Holy shit, this made me realize I have *tremendous* room for improvement in my data visualizations https://stackoverflow.blog/2022/03/03/stop-aggregating-away-the-signal-in-your-data/
Stop aggregating away the signal in your data - Stack Overflow

@alexkyllo Fantastic. Thanks for sharing. 🙌🏻
@alexkyllo fantastic post. This is my kind of #DataViz . “Embrace the complexity of your data.” Thanks Alex.
@brohrer @alexkyllo Agreed. I'm only halfway through and already I feel like I'm learning an entirely new approach to take. Also can't wait to learn how to work w the tools they used to make these visuals.
@austin_bradley @brohrer Observable Plot looks really interesting, though I'm confident one could make plots of similar quality with ggplot2. On the message of the piece, I've long been in a "simplify as much as possible" mindset--aggregating the data to the point that the analysis is just simple comparisons between two to several groups--and this really challenges me on that.
@austin_bradley @brohrer I found the article in a link from this site, which also challenges my approach of using stock standard generalized linear models for everything, and recommends defaulting to using splines and nonparametric smoothers, and *never* discretizing data with quantiles or presenting it in tables (!!) https://hbiostat.org/rflow/analysis.html

@alexkyllo @austin_bradley oh wow, so many gems here.
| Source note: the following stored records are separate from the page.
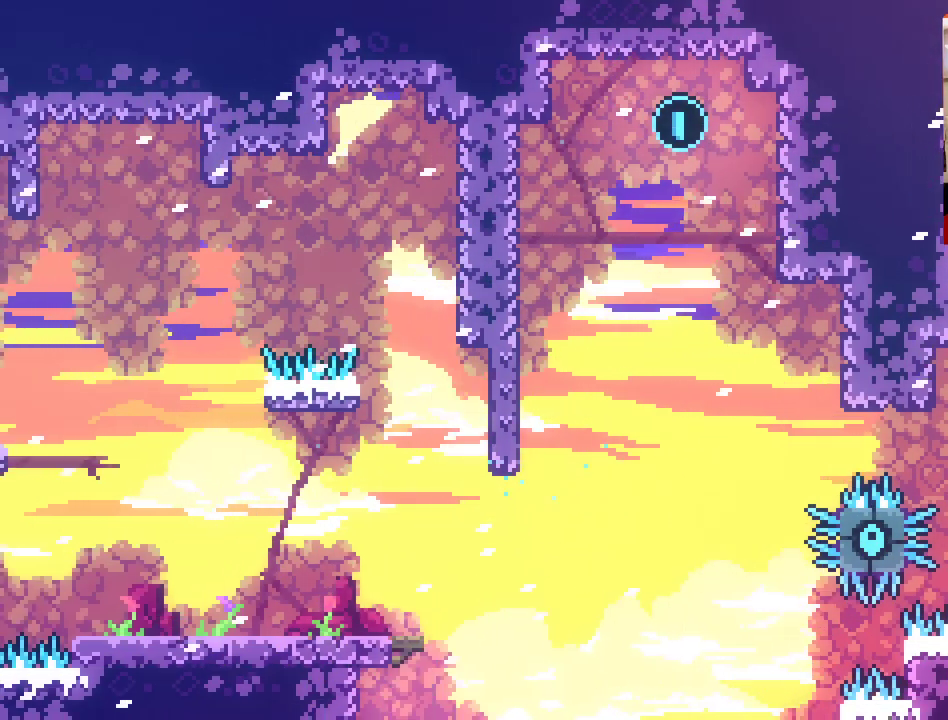
{"buttons": [], "left_stick": "center", "right_stick": "center", "events": [[33, "A", "up"], [50, "X", "up"], [167, "L2", "up"], [350, "left_stick", "center"]]}
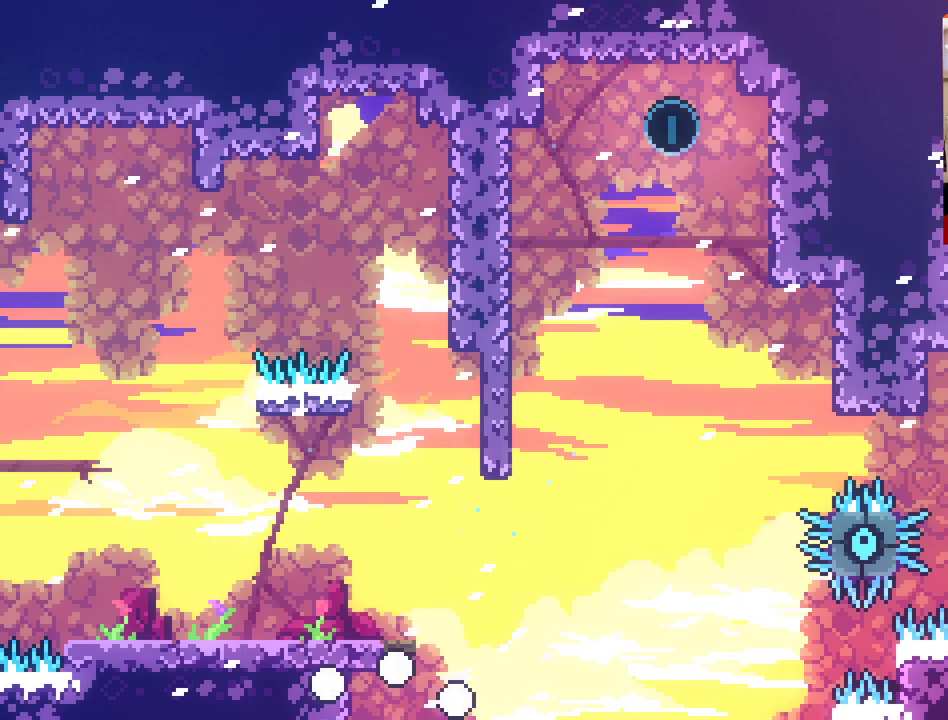
{"buttons": [], "left_stick": "center", "right_stick": "center", "events": []}
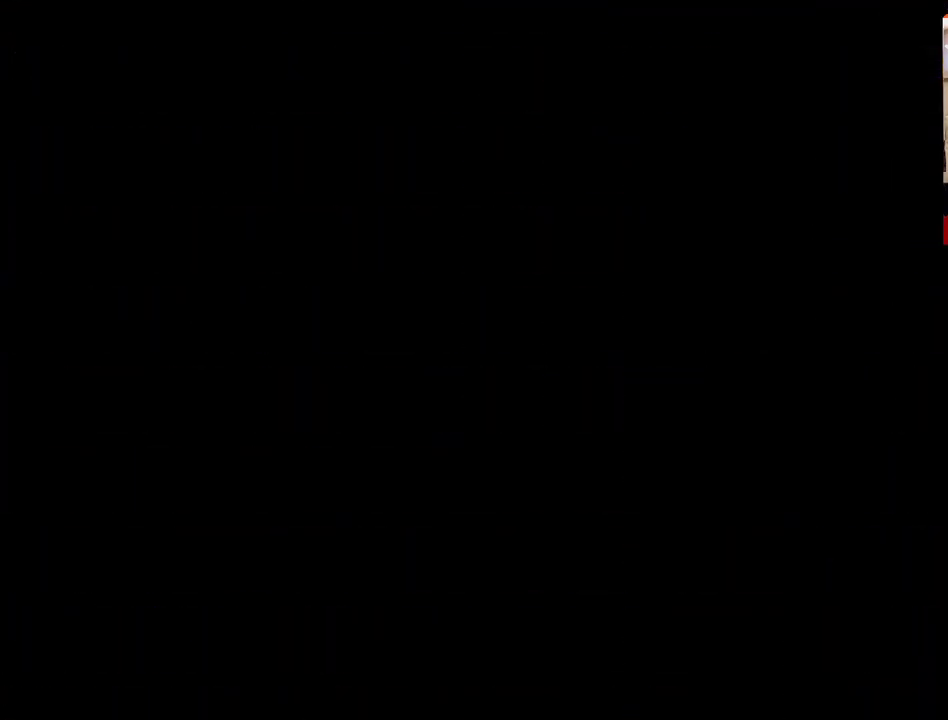
{"buttons": [], "left_stick": "center", "right_stick": "center", "events": []}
I’ve always had the best best luck keeping as close to the raw data as possible, making as few aggregations and modeling simplifications as I can get away with.

Sometimes it’s necessary to collapse it in order to communicate it. And once you have a story, you can aggregate the hell out of it to streamline your storyline. But for me aggregation and modeling is mostly a necessary evil.

@brohrer @austin_bradley I never really even understood what something like LOESS was useful for, but now I see how it fits into EDA. I think I need to go read RMS now, I've seen so much good stuff from Harrell on Cross Validated and Twitter

@alexkyllo @brohrer @austin_bradley Ok! The finding out what LOESS is useful for serious made me decide to read all linked material tonight 😃.

Thanks for sharing! Can't wait 😊

@alexkyllo I skimmed this as I've spent nearly a decade visualizing time series data. It looks like a wonderful article. I'll add it to my list to take a deeper dive into tomorrow when my brain can properly digest it. Thanks for sharing.
@jerodwaldman If you have any other content you like on this topic I'd love to see it!
@alexkyllo Makes me think of this comic by the awesome @allison_horst
@alexkyllo I noticed a lot of the examples used Observable Plot (https://observablehq.com/@observablehq/plot), a JavaScript library, for the visualisations. I was thinking of playing with some very similar visualisations of Energy trading related time series this weekend. Would you recommend that library as an easy one to get started with quickly? Any other good ways to do some quick hacking with #visualisation?
Observable Plot

Observable Plot is a free, open-source JavaScript library to help you quickly visualize tabular data. It has a concise and (hopefully) memorable API to foster fluency — and plenty of examples to learn from and copy-paste. In the spirit of show don’t tell, below is a scatterplot of the height and weight of Olympic athletes (sourced from Matt Riggott), constructed using a dot mark. We assign columns of data (such as weight) to visual properties (such as the dot’s x), and Plot infers the rest. You can configur

Observable
@stevie I haven't used Observable Plot myself yet. I like to use ggplot2 in R and plotnine in Python. Plotly sometimes, for interactive stuff.
@alexkyllo Thanks - I’ve never done anything in R but I’m happy in Python. I’d probably use that to parse these spreadsheets I have anyway. I’ll take a look at plotnine.